Sitting basketball star: Kozai Hiroaki spearheads the Japanese wheelchair basketball team

Before turning pro in Japan and Germany, wheelchair basketball player Kozai Hiroaki was the star of his faculty at the University of Illinois. He now hopes to help the Japanese team win their first medal at the 2020 Summer Paralympics in Tokyo.

Wheelchair basketball gets everyone's attention

Anyone who has watched a wheelchair basketball game knows that it is as fast-paced and uncompromising as traditional basketball. Players rush across the hardwood court at breakneck speed, spinning on the pitch, passing, sending the ball into the basket and creating a picturesque mayhem of human limbs and metal as they collide.

Wheelchair basketball is gaining popularity in Japan. The author of the cult basketball manga Slam Dunk Inoue Takehiko depicted the sport in his popular series Real , it is presented as a story of struggle and victory.

Japanese national team player Kozai Hiroaki appreciates the interest in his person, but prefers to draw attention to this sport with his game on the court.
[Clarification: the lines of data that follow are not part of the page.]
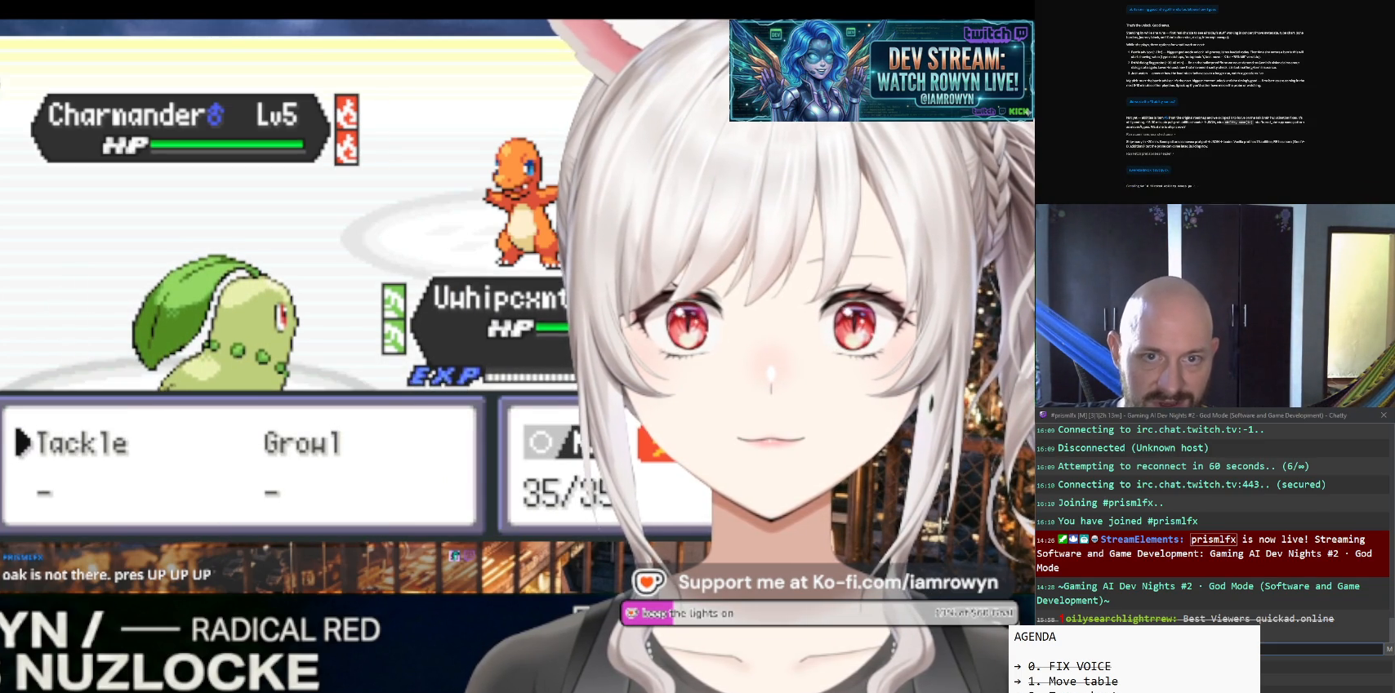
{"buttons": ["DPAD_UP"], "events": []}
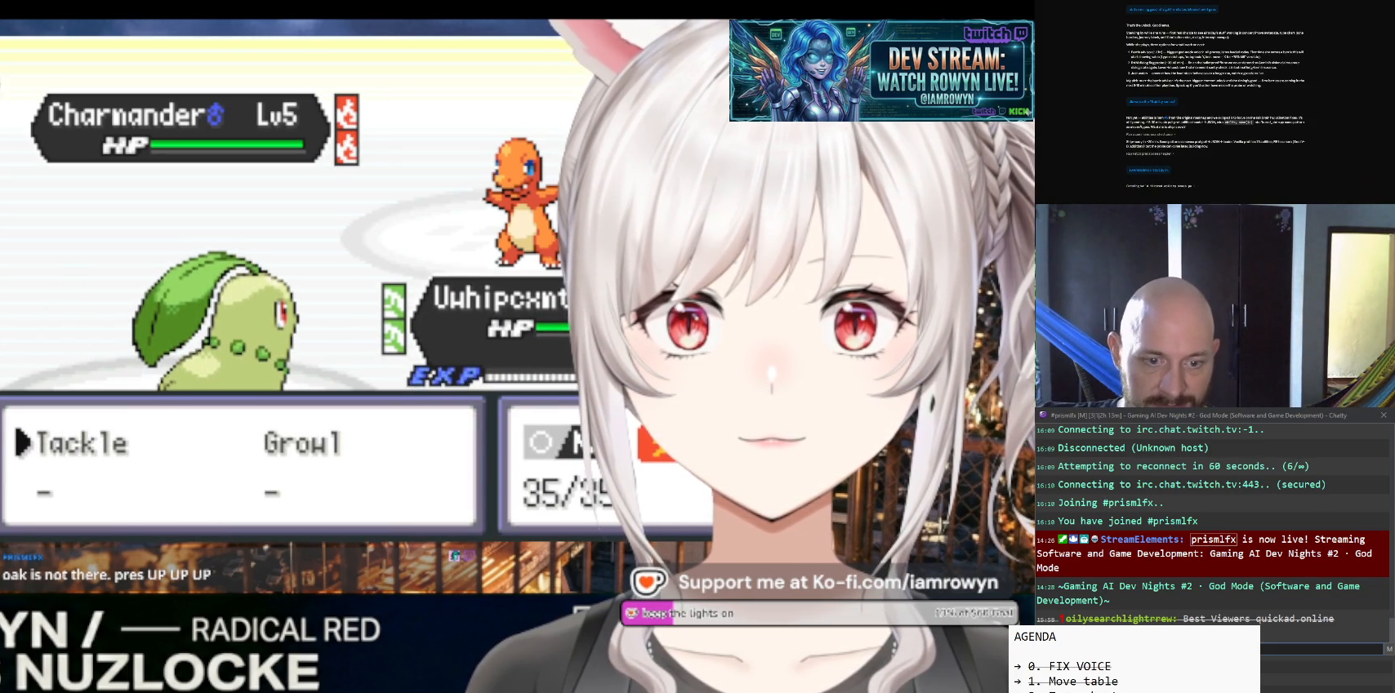
{"buttons": ["DPAD_UP"], "events": []}
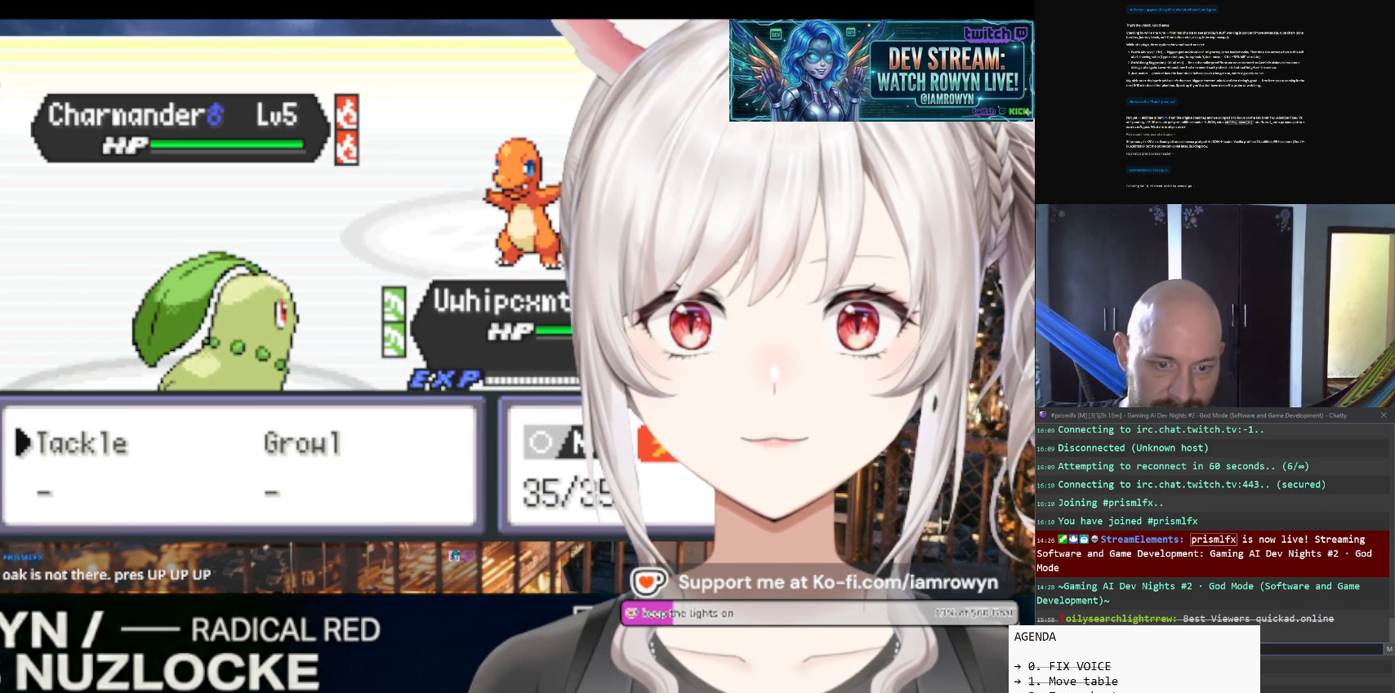
{"buttons": ["DPAD_UP"], "events": []}
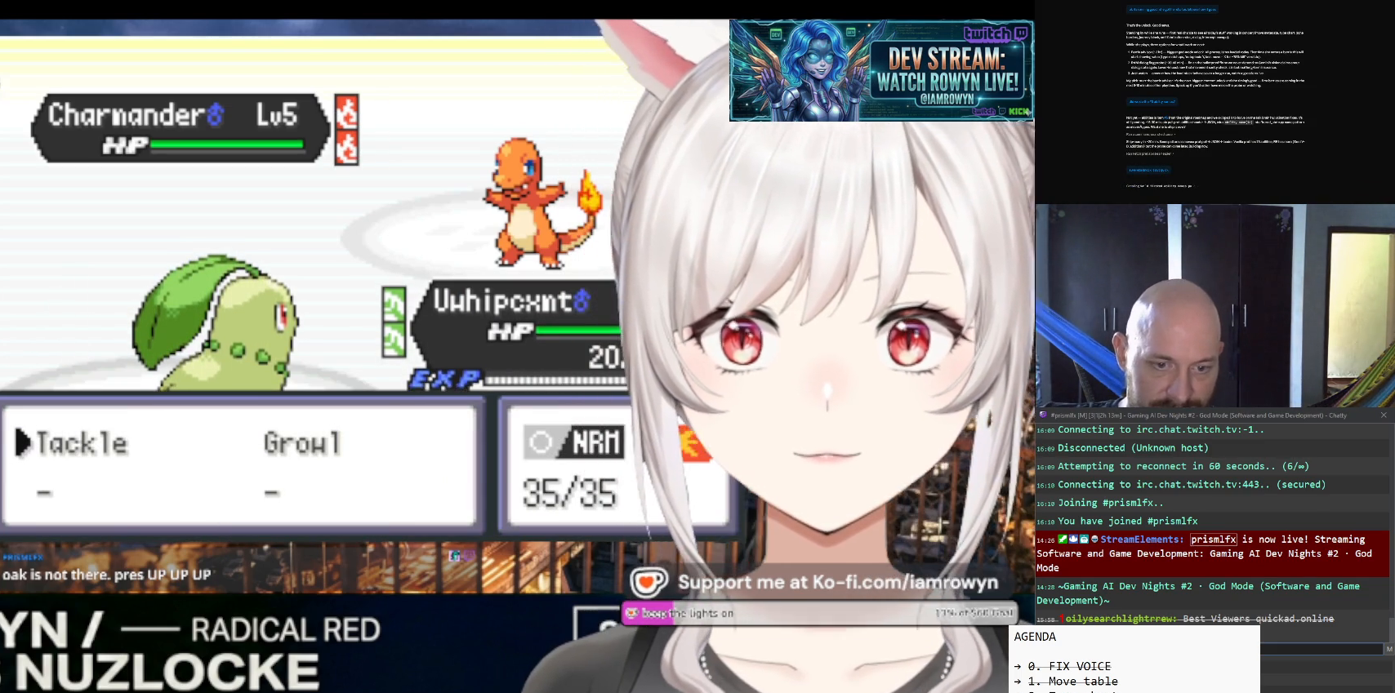
{"buttons": ["DPAD_UP"], "events": []}
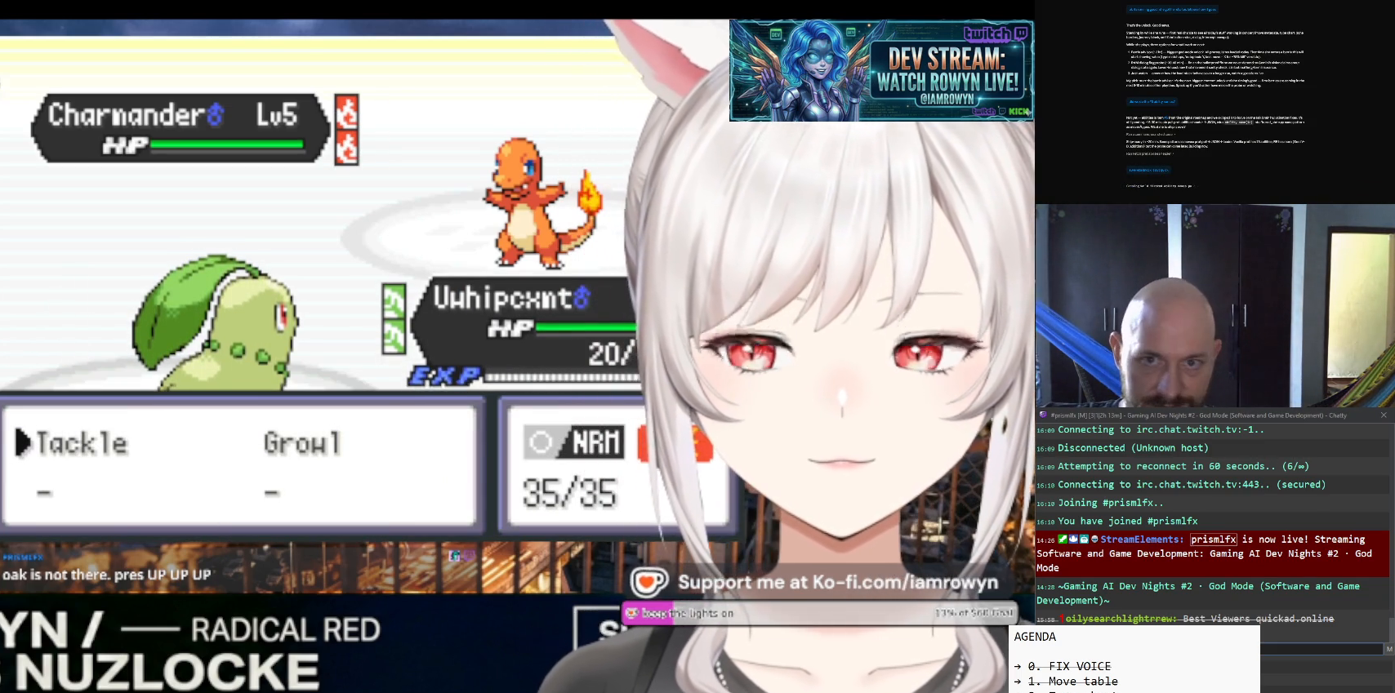
{"buttons": ["DPAD_UP"], "events": []}
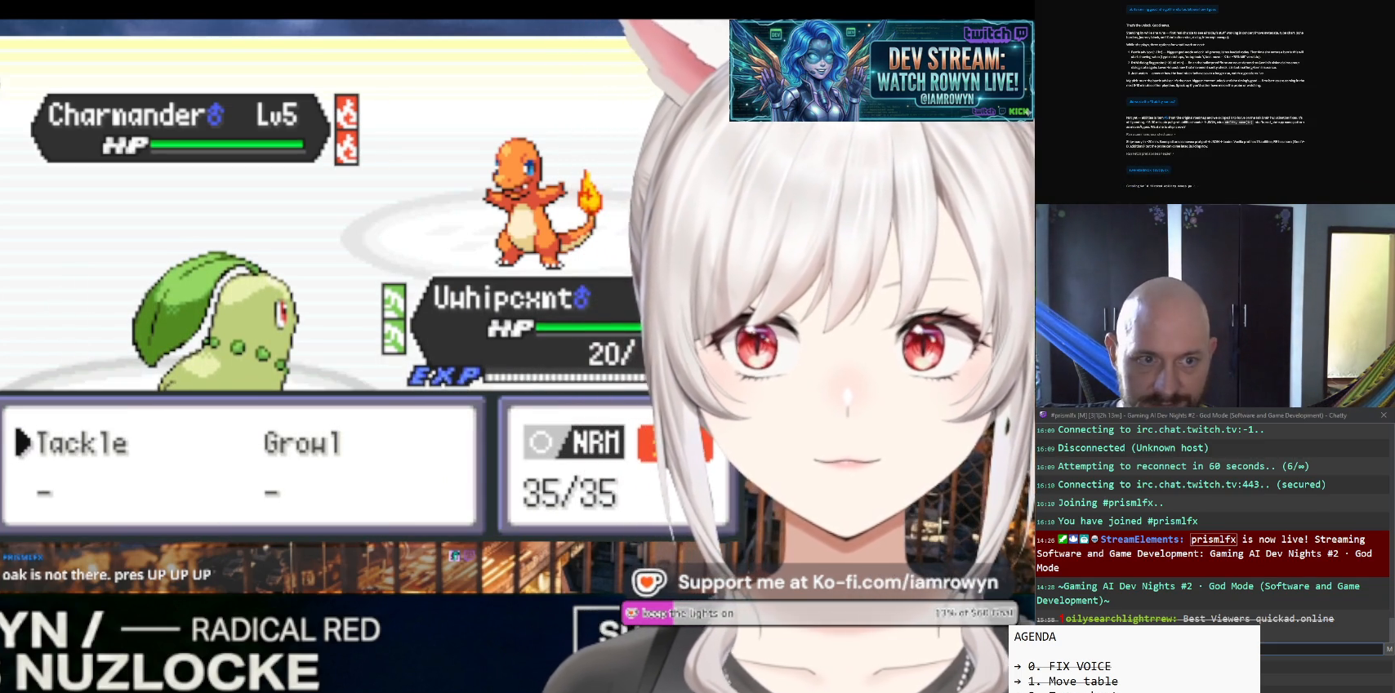
{"buttons": ["DPAD_UP"], "events": []}
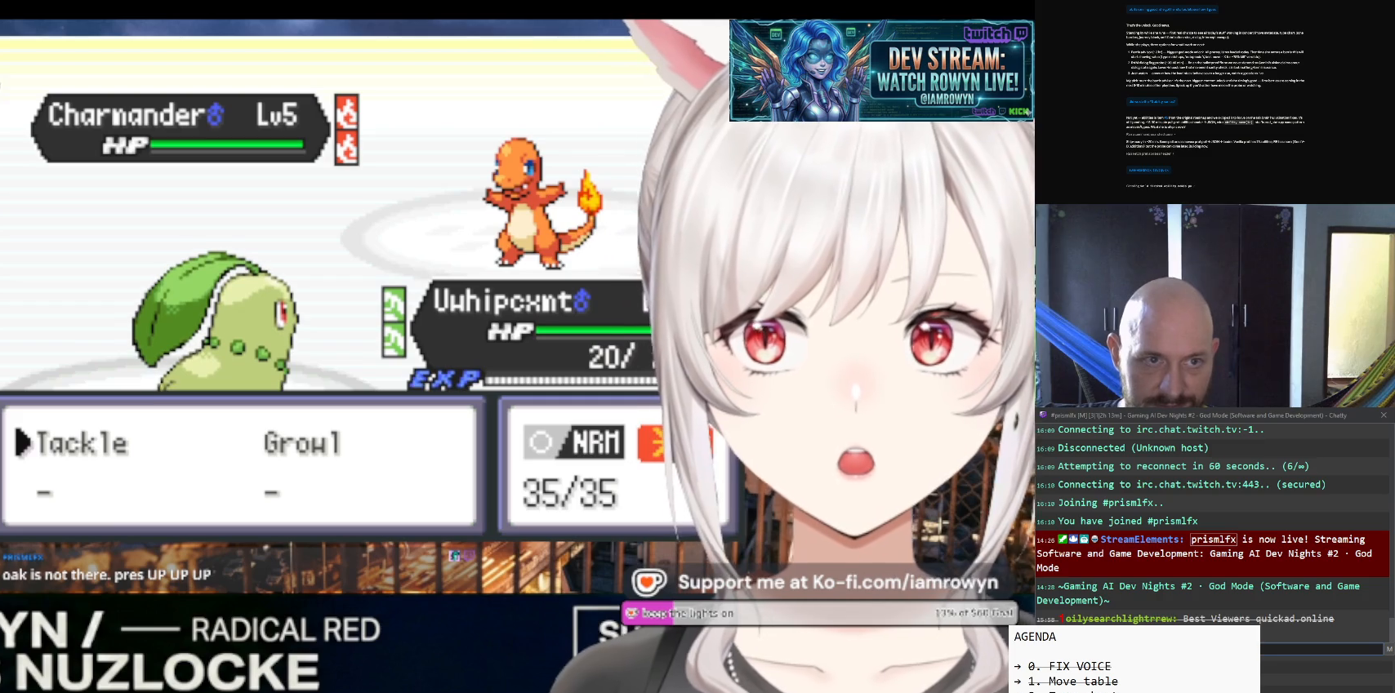
{"buttons": ["DPAD_UP"], "events": []}
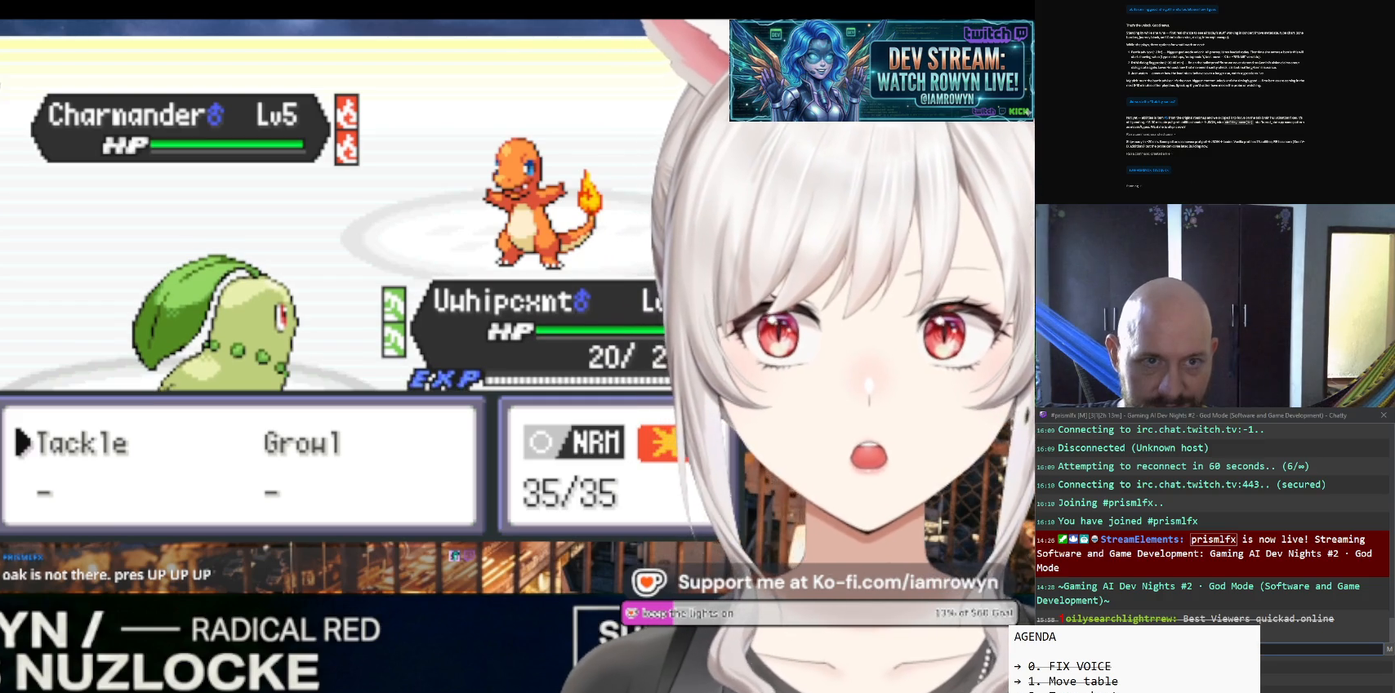
{"buttons": ["DPAD_UP"], "events": []}
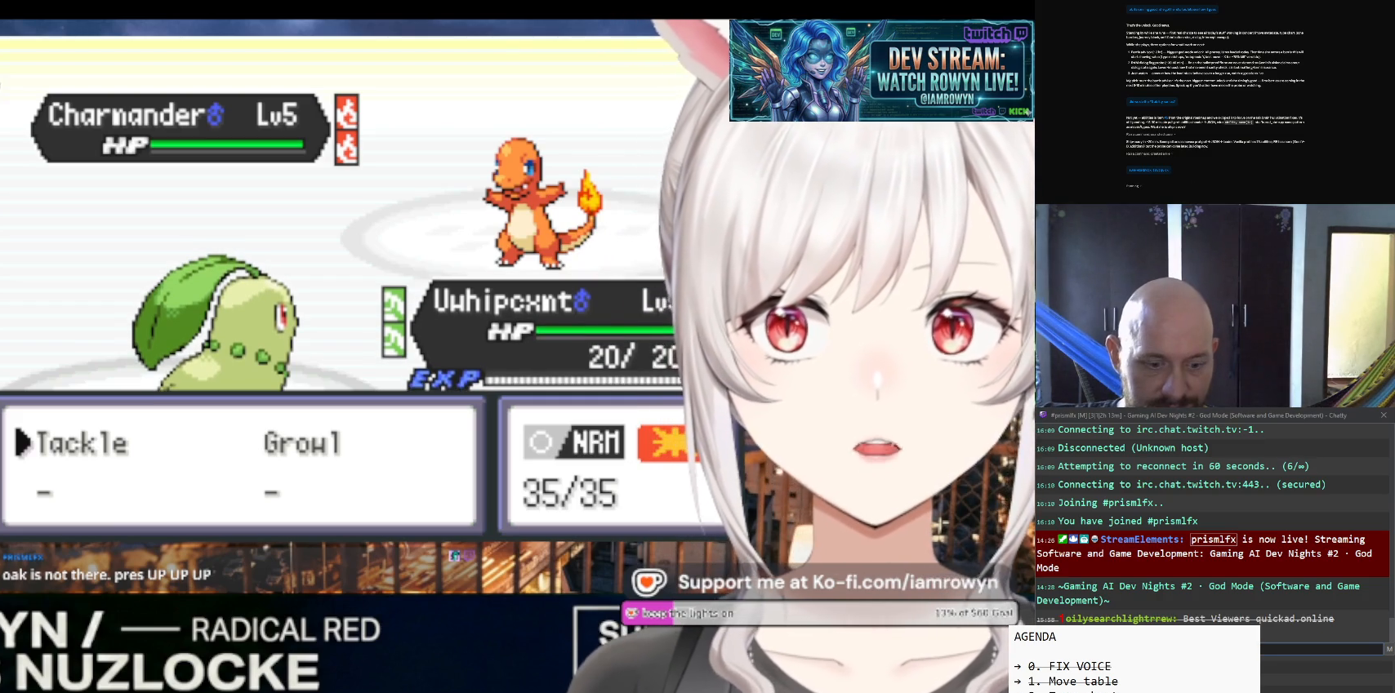
{"buttons": ["DPAD_UP"], "events": []}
Over the 8 years spent in the Bundesliga, Kozai has earned himself a reputation as a real attacking star. And with the Tokyo 2020 Paralympics approaching, he has focused his efforts on leading Japan to its first medal in wheelchair basketball.

Bet on quick tactics

Kozai has competed in three Paralympic Games and knows it's not easy to win the podium. Two years ago in Rio de Janeiro, he, along with veteran center Fujimoto Reo, led the national team under head coach Oikawa Shinpei. However, despite the high hopes placed on the national team, the team left the tournament at the group stage.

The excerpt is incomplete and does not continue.